It’s time to use California’s budget surplus money to fix key aqueduct and canals
To get the new year started right, California’s Senate Republicans — all nine of them — are calling on Gov. Gavin Newsom to do something that makes a lot of sense.
Their call is to fund badly needed repairs to the key waterways that ship water to communities and farms throughout the San Joaquin Valley and beyond.
The major one is the California Aqueduct — the 444-mile-long structure that carries water from the Sacramento-San Joaquin Delta to Southern California. The others are the 116-mile Delta-Mendota Canal, which starts at Tracy and ends at Mendota, and Friant-Kern Canal. It begins at Millerton Lake near Fresno and heads south to Kern County, covering 152 miles.
The aqueduct delivers most of its water to millions of people living in Southern California, while the two other canals serve both Valley communities and farmers.
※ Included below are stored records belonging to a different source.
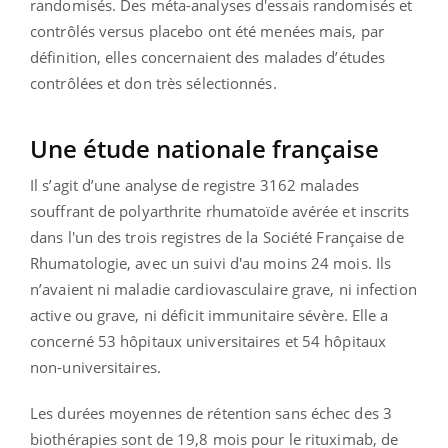
randomisés. Des méta-analyses d'essais randomisés et
contrôlés versus placebo ont été menées mais, par
définition, elles concernaient des malades d’études
contrôlées et don très sélectionnés.
Une étude nationale française
Il s’agit d’une analyse de registre 3162 malades
souffrant de polyarthrite rhumatoïde avérée et inscrits
dans l'un des trois registres de la Société Française de
Rhumatologie, avec un suivi d'au moins 24 mois. Ils
n’avaient ni maladie cardiovasculaire grave, ni infection
active ou grave, ni déficit immunitaire sévère. Elle a
concerné 53 hôpitaux universitaires et 54 hôpitaux
non-universitaires.
Les durées moyennes de rétention sans échec des 3
biothérapies sont de 19,8 mois pour le rituximab, de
The three waterways share a problem: So much groundwater pumping has occurred in the Valley over the decades, mostly by farmers, that the land under the canals has sunk in places. Geologists call that subsidence. When that happens, water does not flow as well as it once did, but rather gets pooled up. That means water deliveries don’t happen as they are supposed to.
Fixing the problems caused by subsidence can be done, but it is expensive. This is where the Senate Republicans come in.
Using unexpected money
In a Dec. 16 letter to Newsom, the Senate GOP members note that California is expected to have a $31 billion budget surplus in 2022-23.
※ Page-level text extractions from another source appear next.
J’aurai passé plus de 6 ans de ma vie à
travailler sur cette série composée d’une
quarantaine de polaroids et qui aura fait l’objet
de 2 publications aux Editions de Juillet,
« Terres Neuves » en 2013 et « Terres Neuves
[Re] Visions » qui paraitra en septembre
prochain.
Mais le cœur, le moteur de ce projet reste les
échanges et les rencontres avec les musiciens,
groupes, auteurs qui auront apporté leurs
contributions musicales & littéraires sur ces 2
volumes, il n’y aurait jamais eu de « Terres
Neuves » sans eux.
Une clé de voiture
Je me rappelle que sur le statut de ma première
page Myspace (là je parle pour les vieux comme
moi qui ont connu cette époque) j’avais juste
Why not, they argue, spend some of that unexpected windfall on fixing up the canals? The Republicans would dedicate $685 million for repairs to the aqueduct and the Delta-Mendota and Friant-Kern.
Another $2.6 billion would be spent on building the Sites Reservoir, a facility proposed to be built north of Sacramento and the only major new water project in the works in California.
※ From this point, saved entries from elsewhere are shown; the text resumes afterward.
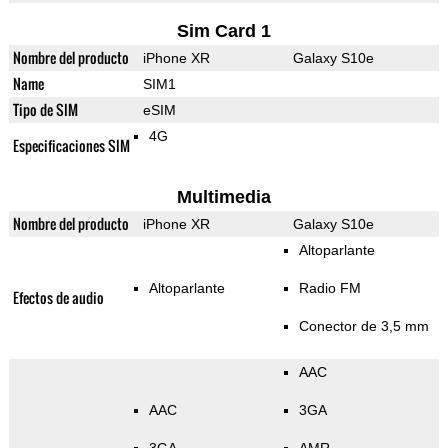
Sim Card 1
Nombre del producto
iPhone XR
Galaxy S10e
Name
SIM1
Tipo de SIM
eSIM
4G
Especificaciones SIM
Multimedia
Nombre del producto
iPhone XR
Galaxy S10e
Altoparlante
Altoparlante
Radio FM
Efectos de audio
Conector de 3,5 mm
AAC
AAC
3GA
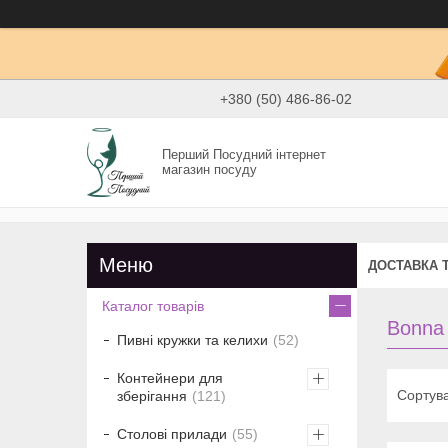
+380 (50) 486-86-02
Перший Посудний інтернет
магазин посуду
ДОСТАВКА 
Каталог товарів
Bonna 
Пивні кружки та келихи
52
Контейнери для
зберігання
121
Столові прилади
55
Among the Republicans raising the call is Sen. Andreas Borgeas of Fresno, who chairs the Senate Agriculture Committee.
“With both drought and uncertain economic years ahead, it is crucial we invest in our water infrastructure while we still have the opportunity,” the GOP members say in their correspondence.
Surplus not forever
Their point is well taken, in that surpluses are not a sure thing one can budget for.
And subsidence cannot be neglected for too long, or the problem will get worse and render the canals even less efficient.
It should be noted that the Friant Water Authority, which oversees the Friant-Kern Canal, already has much of the funding it needs to do its $500 million repair job.
Among the users of Friant water are the cities of Fresno, Lindsay and Orange Cove. Also helping pay for the repair work are the Tulare County farmers whose pumping caused the ground to fall.
The Friant authority already has about $248 million in funding from the federal government to put toward fixes.
Newsom has approved $39.2 million as well for Friant-Kern, and he has set aside $37 million for the aqueduct and $24 million for Delta-Mendota.
Time is now
“Where water flows, food can grow.” That slogan, and variations of it, appear on signs throughout the farm country between Bakersfield and Sacramento. California is home to the nation’s most abundant agriculture, both in terms of variety as well as value of the crops grown; total cash receipts received by farmers in 2020 were $49.1 billion.
So fixing the main waterways that farmers depend on is crucial to supporting this vital industry. So too is repairing the main aqueduct that delivers water to Southern California and some communities on the Central Coast.
As Newsom readies to present his next budget in first month of the new year, he would do well to consider the request of the Senate Republicans to use surplus money for the waterway repairs. Get the aqueduct and canals back in proper working order, and the entire state will benefit.